Auszug.
Wenn man sich mit den Heften beschäftigte, kam man zu dem Schluss: 1948 wurde der jüdische Staat gegründet und gleichzeitig 750 000 nichts ahnende Araber vertrieben und ihre von Olivenbäumen blühenden Dörfer zerstört. Ein Bild von Israel als Unrechts- und Willkürstaat wurde vermittelt. Dazu stelle ich mir die Frauen vor, die am Weltgebetstag teilnehmen. Ich kenne Frauen jener Art. Sie meinen es gut, sind aktiv und hören gern wohlklingende Worte. Geschichtlich sind sie nicht allzu sehr bewandert. Dazu sind sie sehr geneigt, das zu glauben, was „die da oben“, in diesem Fall also das Gebetstagskomitee ihnen vorgibt.

Selbstverständlich werde ich den teilnehmenden Frauen keinen Antisemitismus unterstellen, denjenigen, die solche Veranstaltungen organisieren aber durchaus. Sie dämonisieren den Staat Israel. Wenn man bedenkt, in welcher Situation das Land im Augenblick ist, wenn man bedenkt, was dem Land von Seiten Palästinenser angetan wurde, ist dieser Weltgebetstag eine Farce und eine böswillige Veranstaltung. Und das von einer Kirche, die von sich sagt, ihre Wurzeln lägen im Glauben des Volkes Israel.

Montag, 26. Februar 2024

Arye Shalicar und die Berlinale

Jeden Abend hören wir den Podcast von Arye Shalicar. Als Sprecher der israelischen Armee berichtet er täglich, wie der Kampf gegen die Hamas-Terroristen in Gaza voran geht. Doch er reflektiert auch, er berichtet, was zu ihm gesagt wurde oder was als X-Twitter zu ihm ´rüber kommt. Zum Teil sind die Ansichten der Leute so absurd, so gemein und unglaublich, dass Arye Shalicar die Erschütterung anzumerken ist. Aus allen möglichen Ecken kriechen heutzutage Antisemiten aus ihren Löchern, sei es hier in Deutschland, sei es in Südafrika oder aus dem fernen Brasilien. Bis hin zum Gebetstag der frommen Frauen, dem internationalen Frauenweltgebetstag, bewegen sich diejenigen, die Israel, die Juden verdammen und sie für die Wurzel alles Bösen erklären.

Ein ganz besonders makabres Ereignis war die Berlinale, das Filmfest in Berlin. In der Hauptstadt des Landes, das vor Jahrzehnten sechs Millionen Juden vergaste oder auf andere bestialische Weise ermordete, da wurde Israel zu anhaltendem Beifall an den Pranger gestellt und zum Mörderland erklärt. Täter-Opfer-Umkehr!

Gegebene Angaben.
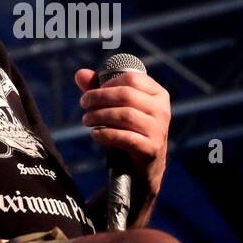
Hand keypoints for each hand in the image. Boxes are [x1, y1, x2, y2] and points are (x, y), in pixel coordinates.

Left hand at [75, 66, 170, 214]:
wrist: (143, 168)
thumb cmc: (130, 131)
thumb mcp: (117, 108)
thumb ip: (100, 90)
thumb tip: (80, 73)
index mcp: (158, 94)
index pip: (132, 79)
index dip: (107, 84)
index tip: (92, 93)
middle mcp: (162, 110)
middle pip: (126, 95)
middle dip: (99, 98)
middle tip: (84, 105)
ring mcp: (159, 130)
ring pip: (125, 115)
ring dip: (100, 116)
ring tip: (86, 120)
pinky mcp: (151, 149)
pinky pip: (125, 137)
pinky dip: (106, 134)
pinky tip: (95, 135)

Aufgabe 1. Schreiben Sie bitte aus dem Auszug den Abschnitt von „Montag, 26. Februar“ bis einschließlich „alles Bösen erklären.“ wörtlich ab.
Aufgabe 2.
Beantworten Sie anhand des Auszugs kurz:
(a) Wie viele Araber wurden laut den Heften 1948 vertrieben?
(b) Als wessen Sprecher berichtet Arye Shalicar täglich?
(c) In welcher Stadt findet die Berlinale statt?

Lösung 1.
Montag, 26. Februar 2024

Arye Shalicar und die Berlinale

Jeden Abend hören wir den Podcast von Arye Shalicar. Als Sprecher der israelischen Armee berichtet er täglich, wie der Kampf gegen die Hamas-Terroristen in Gaza voran geht. Doch er reflektiert auch, er berichtet, was zu ihm gesagt wurde oder was als X-Twitter zu ihm ´rüber kommt. Zum Teil sind die Ansichten der Leute so absurd, so gemein und unglaublich, dass Arye Shalicar die Erschütterung anzumerken ist. Aus allen möglichen Ecken kriechen heutzutage Antisemiten aus ihren Löchern, sei es hier in Deutschland, sei es in Südafrika oder aus dem fernen Brasilien. Bis hin zum Gebetstag der frommen Frauen, dem internationalen Frauenweltgebetstag, bewegen sich diejenigen, die Israel, die Juden verdammen und sie für die Wurzel alles Bösen erklären.

Lösung 2.
(a) 750 000
(b) Als Sprecher der israelischen Armee
(c) In Berlin